Updated on 2024-11-29 GMT+08:00

Hive Supporting ZSTD Compression Formats

Zstandard (ZSTD) is an open-source lossless data compression algorithm. Its compression performance and compression ratio are better than those of other compression algorithms supported by Hadoop. Hive with this feature supports tables in ZSTD compression formats. The ZSTD compression formats supported by Hive include ORC, RCFile, TextFile, JsonFile, Parquet, Sequence, and CSV.

You can create a table in ZSTD compression format as follows:

  • To create a table in ORC format, specify TBLPROPERTIES("orc.compress"="zstd").

    create table tab_1(...) stored as orc TBLPROPERTIES("orc.compress"="zstd");

  • To create a table in Parquet format, specify TBLPROPERTIES("parquet.compression"="zstd").

    create table tab_2(...) stored as parquet TBLPROPERTIES("parquet.compression"="zstd");

  • To create a table in other formats or common formats, run the following commands to set the compress.codec parameters to org.apache.hadoop.io.compress.ZStandardCode.

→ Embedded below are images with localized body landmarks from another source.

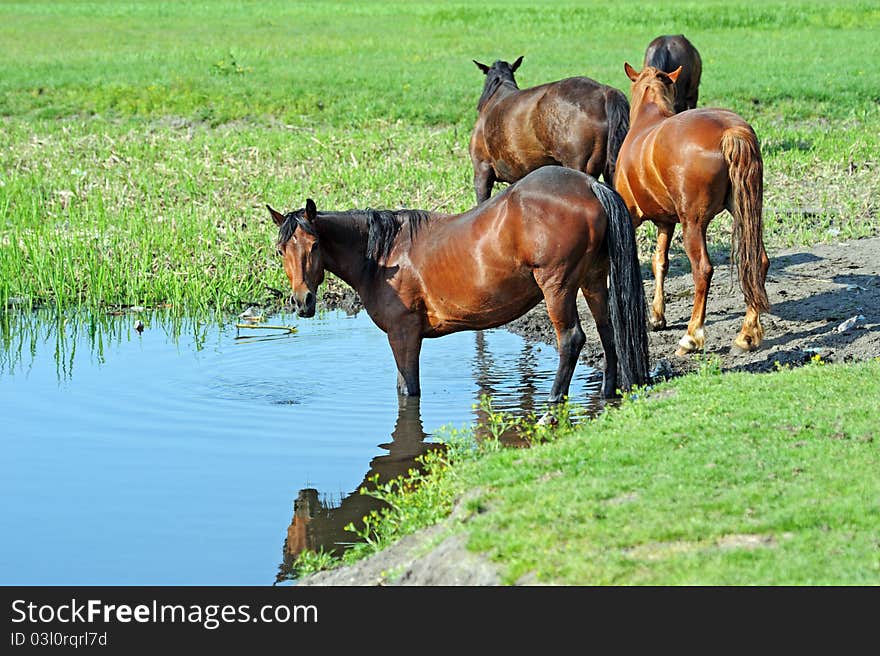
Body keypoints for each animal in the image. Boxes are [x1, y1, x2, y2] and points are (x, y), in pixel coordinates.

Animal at [268, 165, 648, 400]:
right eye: (280, 250)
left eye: (315, 245)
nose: (302, 301)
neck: (382, 257)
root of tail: (589, 185)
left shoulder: (403, 334)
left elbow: (408, 390)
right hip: (594, 279)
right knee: (607, 331)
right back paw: (606, 393)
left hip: (558, 287)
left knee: (571, 339)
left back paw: (554, 399)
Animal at [612, 64, 768, 356]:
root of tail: (731, 131)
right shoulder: (666, 221)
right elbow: (660, 262)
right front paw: (657, 316)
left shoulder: (631, 216)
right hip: (743, 212)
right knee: (758, 261)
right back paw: (747, 334)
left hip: (693, 224)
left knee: (703, 270)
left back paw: (691, 337)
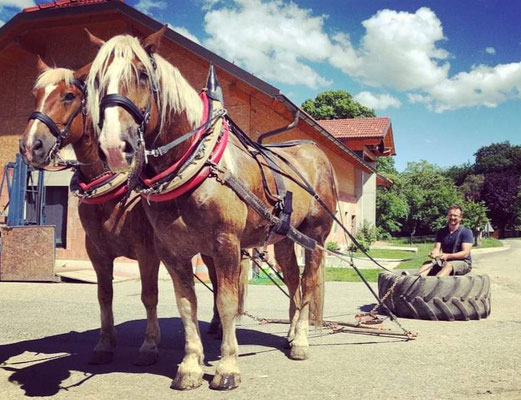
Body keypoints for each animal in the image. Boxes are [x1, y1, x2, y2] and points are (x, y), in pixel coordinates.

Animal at [18, 58, 161, 366]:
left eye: (69, 96)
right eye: (35, 95)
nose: (30, 146)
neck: (115, 193)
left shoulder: (148, 252)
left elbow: (149, 295)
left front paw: (149, 346)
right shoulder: (97, 252)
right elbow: (104, 294)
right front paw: (105, 345)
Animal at [86, 28, 338, 390]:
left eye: (143, 75)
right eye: (95, 82)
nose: (114, 147)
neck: (197, 165)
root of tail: (314, 151)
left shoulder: (226, 245)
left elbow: (227, 302)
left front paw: (227, 367)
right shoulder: (172, 251)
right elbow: (186, 305)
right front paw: (191, 366)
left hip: (315, 237)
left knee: (309, 284)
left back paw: (301, 340)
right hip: (284, 241)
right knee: (294, 282)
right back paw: (290, 334)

    set hive.exec.compress.output=true;

    set mapreduce.map.output.compress=true;

    set mapreduce.map.output.compress.codec=org.apache.hadoop.io.compress.ZStandardCodec;

    set mapreduce.output.fileoutputformat.compress=true;

    set mapreduce.output.fileoutputformat.compress.codec=org.apache.hadoop.io.compress.ZStandardCodec;

    set hive.exec.compress.intermediate=true;

    create table tab_3(...) stored as textfile;

  • The SQL operations on a table compressed using ZSTD are the same as those on a common compressed table. Addition, deletion, query, and aggregation are supported.
  • To default the compression format of Parquet tables to ZSTD, run the following command on the Hive Beeline client:

    set hive.parquet.default.compression.codec=zstd;

    This command is applied to the current session only.